From the New York Daily News’ Michael O’Keefe.

You’ve never seen Jose Canseco like this: huddled in a bathroom stall at the Oakland Coliseum, jabbing a hypodermic needle into Mark McGwire’s bare behind.

Or McGwire and a young Jason Giambi heading into the men’s room to inject each other with the anabolic steroids that would turn them from lanky lads into musclebound behemoths.

Bad boy Canseco alleges those and other mind-bending scenes in a soon-to-be released tome that is already shaking the world of baseball.

In “Juiced: Wild Times, Rampant ‘Roids, Smash Hits and How Baseball Got Big,” Canseco claims he personally injected some of the biggest names in baseball – including All-Stars Rafael Palmeiro, Juan Gonzalez and Ivan Rodriguez, among others – with performance-enhancing drugs.
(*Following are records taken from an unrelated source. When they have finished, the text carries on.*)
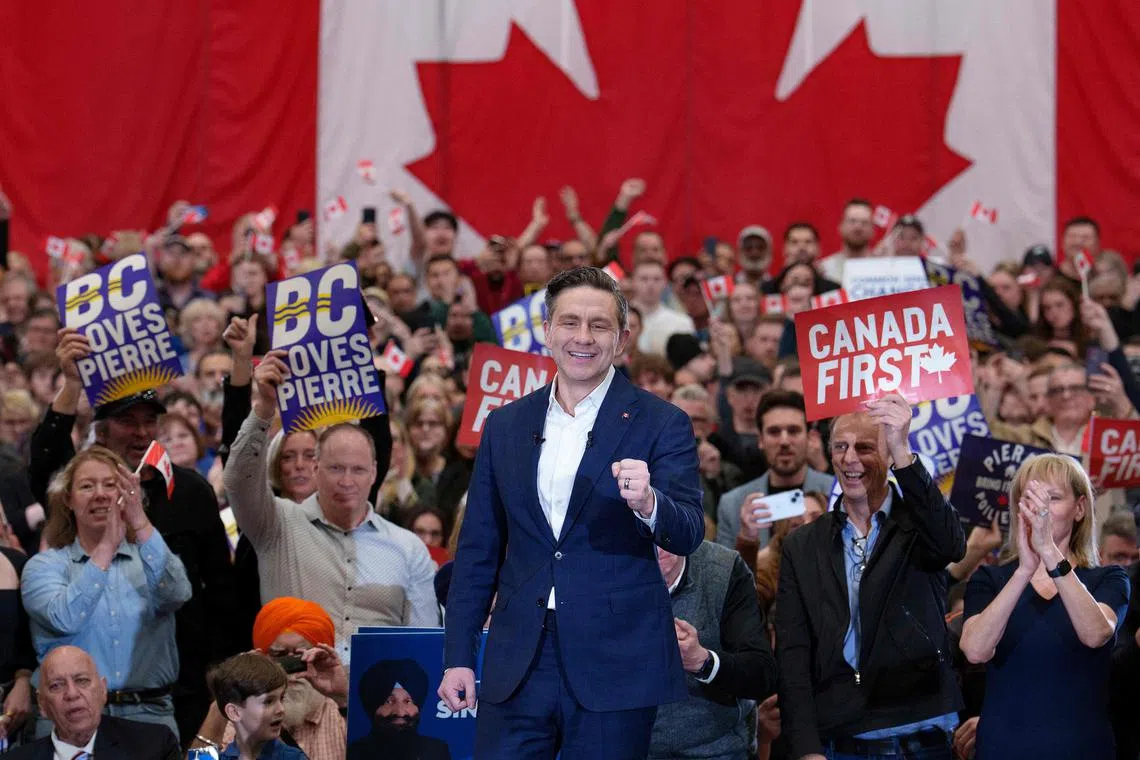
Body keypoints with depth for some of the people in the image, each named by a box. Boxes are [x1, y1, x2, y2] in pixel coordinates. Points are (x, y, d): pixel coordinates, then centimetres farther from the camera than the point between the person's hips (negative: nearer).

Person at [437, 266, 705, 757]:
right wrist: (458, 656, 9)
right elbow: (478, 550, 15)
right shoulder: (505, 426, 11)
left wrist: (647, 504, -32)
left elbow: (689, 535, -9)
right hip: (518, 667, 3)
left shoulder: (660, 425, 0)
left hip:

But if the book is a confessional, Canseco isn’t seeking redemption. “Juiced” is a love letter to the clear liquids that turned him from struggling skinny prospect to one of the biggest names in the game.

The implausibly buff slugger admitted to doping several years ago, but in the book he claims he was almost solely responsible for spreading steroids throughout the game in the 1990s. The book, which is still being edited, is scheduled for release Feb. 21.
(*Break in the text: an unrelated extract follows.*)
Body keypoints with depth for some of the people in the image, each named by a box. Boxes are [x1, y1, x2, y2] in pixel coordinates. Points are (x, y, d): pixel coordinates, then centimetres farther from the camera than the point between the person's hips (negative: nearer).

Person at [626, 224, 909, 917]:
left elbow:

Canseco, who played for seven big league teams in a 17-year career – including a brief stint with the Yankees in 2000 – expresses no regrets in the book. In fact, he predicts steroids and human growth hormone will eventually be decriminalized and help people lead longer, healthier and sexier lives.

Giambi’s agent, Arn Tellem, questioned Canseco’s credibility:

“This book, which attacks baseball and many of its players, was written to make a quick buck by a guy desperate for attention, who has appeared on more police blotters then line-up cards in recent years, has no runs, no hits and is all errors,” Tellem told the Daily News.

Among his many bombshells, Canseco claims:

* – McGwire introduced Giambi to performance-enhancing drugs and the three of them used to shoot steroids together. Canseco says players on the A’s talked openly about injecting in the bathroom stalls, and the clubhouse was an abuser’s paradise.

* – During the great home run race of 1998, a reporter’s accidental discovery of androstenedione in McGwire’s locker, may not have been an accident. Canseco says he believes McGwire put the bottle of the steroid “pre-cursor” in his locker so it would be found, thus creating a smokescreen for his extensive use of illegal steroids. Andro, recently criminalized, was legal at the time.

* – President Bush, who was the Rangers’ general managing partner in the early ’90s, must have known that some of his players were using steroids but chose not to address the issue.

Reaction was swift from the accused. McGwire, Canseco’s biggest target who has long denied steroid use, said in a statement: “I have always told the truth and I am saddened that I continue to face this line of questioning. With regard to this book, I am reserving comment until I have the chance to review its contents myself.”

Added Tellem: “It only confirms what the great baseball writer Peter Gammons said when he called Jose Canseco one of the three greatest wastes of baseball talent between 1980 and 2000.”